125. On the 25th of September, the mission left Ourga.* Up to that place, the scenery and the productions were so similar to those of their own frontier, that the travellers could almost fancy themselves in Russia, but they felt that they were in a different country at the very first step beyond the Tola. They “drank a glass of fresh water out of the pure and transparent stream, and entered on the dreary, melancholy deserts of Mongolia.” The region of towns, villages, and even houses was now past, and the only mansions of man were occasionally solitary tents, like bee-hives on the waste.
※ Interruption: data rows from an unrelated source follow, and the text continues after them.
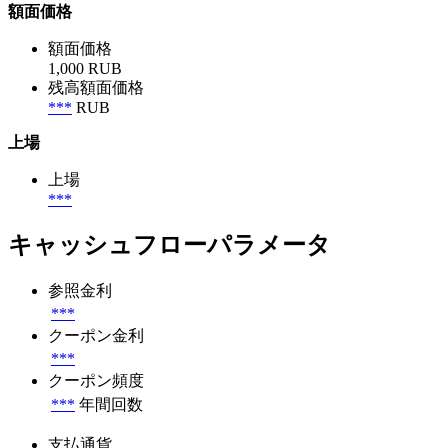
額面価格
額面価格
1,000 RUB
残高額面価格
***
RUB
上場
上場
***
キャッシュフローパラメータ
参照金利
***
クーポン金利
***
クーポン頻度
***
年間回数
支払通貨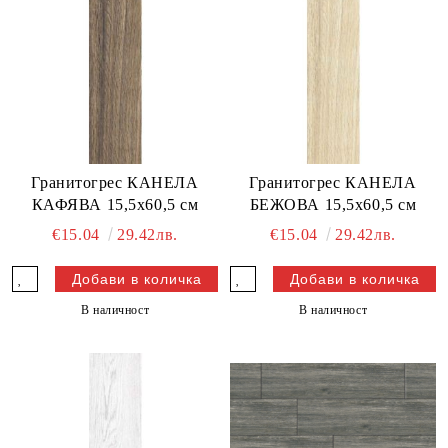
Гранитогрес КАНЕЛА
Гранитогрес КАНЕЛА
КАФЯВА 15,5x60,5 см
БЕЖОВА 15,5x60,5 см
€15.04
29.42лв.
€15.04
29.42лв.
В наличност
В наличност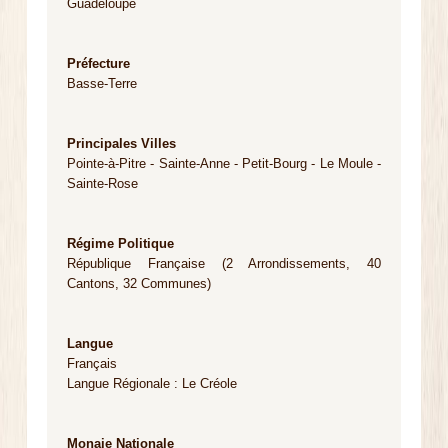
Guadeloupe
Préfecture
Basse-Terre
Principales Villes
Pointe-à-Pitre - Sainte-Anne - Petit-Bourg - Le Moule -
Sainte-Rose
Régime Politique
République Française (2 Arrondissements, 40
Cantons, 32 Communes)
Langue
Français
Langue Régionale : Le Créole
Monaie Nationale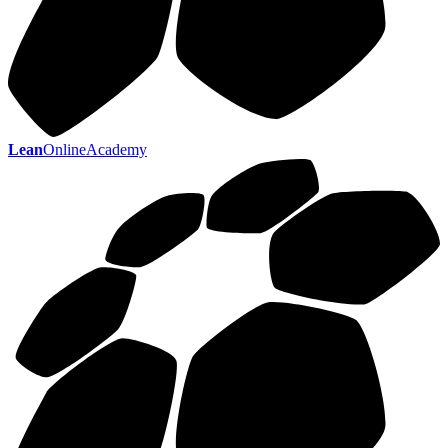
Lean
OnlineAcademy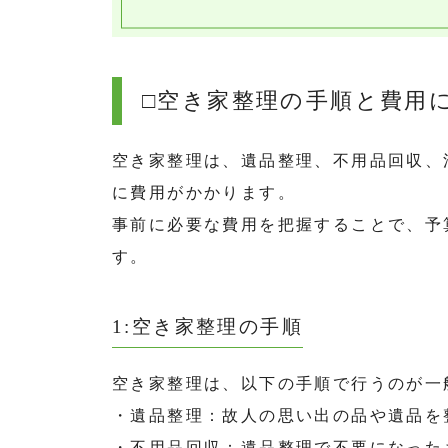
□空き家整理の手順と費用
空き家整理は、遺品整理、不用品回収、
に費用がかかります。
事前に必要な費用を把握することで、予
す。
1:空き家整理の手順
空き家整理は、以下の手順で行うのが一
・遺品整理：故人の思い出の品や遺品を
・不用品回収：遺品整理で不要になった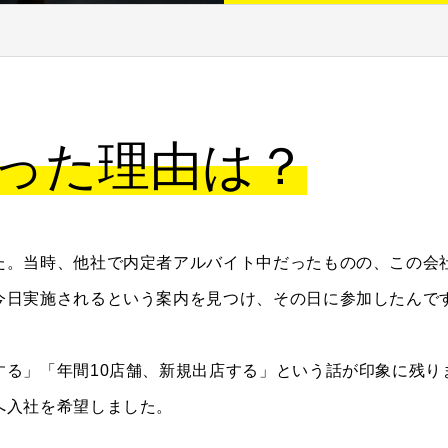
った理由は？
た。当時、他社で内定者アルバイト中だったものの、この会
今日実施されるという案内を見つけ、その日に参加したんで
する」「年間10店舗、新規出店する」という話が印象に残り
へ入社を希望しました。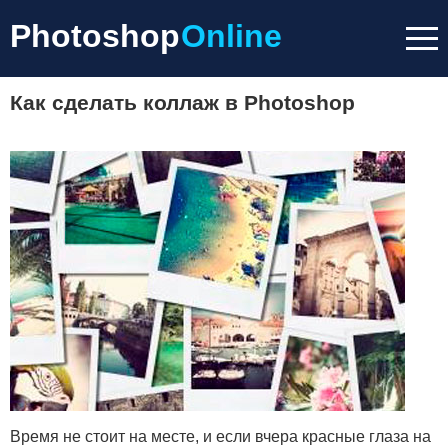
Photoshop
Online
Как сделать коллаж в Photoshop
Время не стоит на месте, и если вчера красные глаза на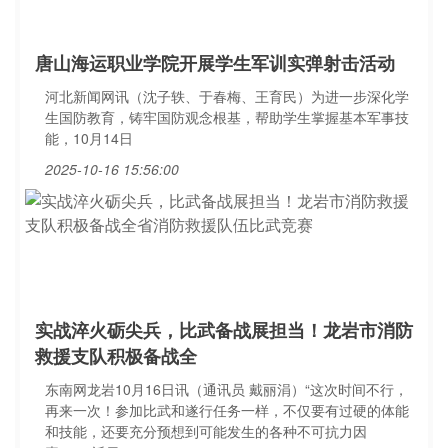
唐山海运职业学院开展学生军训实弹射击活动
河北新闻网讯（沈子轶、于春梅、王育民）为进一步深化学
生国防教育，铸牢国防观念根基，帮助学生掌握基本军事技
能，10月14日
2025-10-16 15:56:00
实战淬火砺尖兵，比武备战展担当！龙岩市消防
救援支队积极备战全
东南网龙岩10月16日讯（通讯员 戴丽涓）“这次时间不行，
再来一次！参加比武和遂行任务一样，不仅要有过硬的体能
和技能，还要充分预想到可能发生的各种不可抗力因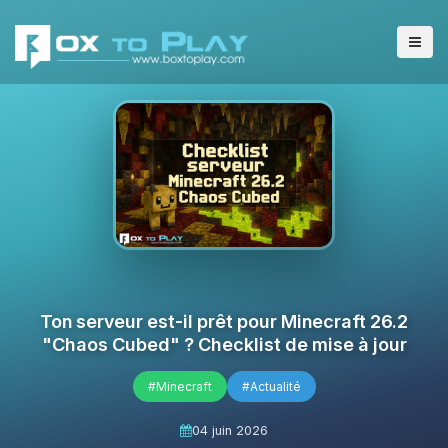
Ton serveur est-il prêt pour Minecraft 26.2
"Chaos Cubed" ? Checklist de mise à jour
#Minecraft
#Actualité
04 juin 2026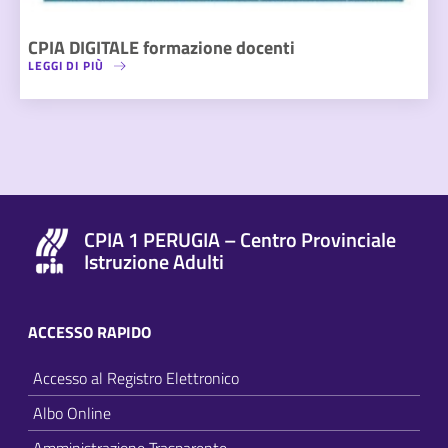
CPIA DIGITALE formazione docenti
LEGGI DI PIÙ
CPIA 1 PERUGIA – Centro Provinciale
Istruzione Adulti
ACCESSO RAPIDO
Accesso al Registro Elettronico
Albo Online
Amministrazione Trasparente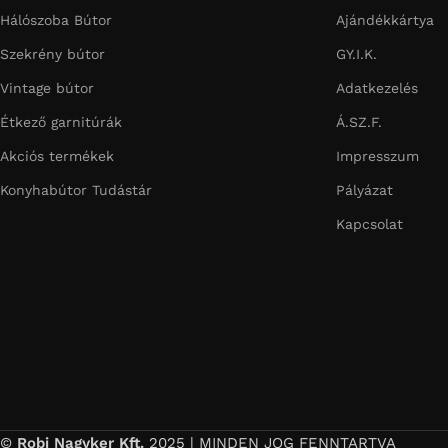
Hálószoba Bútor
Ajándékkártya
Szekrény bútor
GY.I.K.
Vintage bútor
Adatkezelés
Étkező garnitúrák
Á.SZ.F.
Akciós termékek
Impresszum
Konyhabútor Tudástár
Pályázat
Kapcsolat
©
Robi Nagyker Kft.
2025 | MINDEN JOG FENNTARTVA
Hills and even mountains lay in their course; more frequently they traversed boundless sterile plains, unbroken by forests and unrefreshed by rivers. The soil was not invariably sandy ; sometimes it was covered with gravel or fragments of rock, calcareous stones, white and grey marble, and huge rocks of red granite ; sometimes were scattered over the ground, in vast profusion, yellow and white feldspar, quartz, carnelians, jasper, agates, cherry coloured spar, grey, dark blue, white, veined, and sky blue chalcedonies, glittering in the sun with their varied hues like a brilliant
* Stations have been established from Ourga to China for the accommodation of the Russians.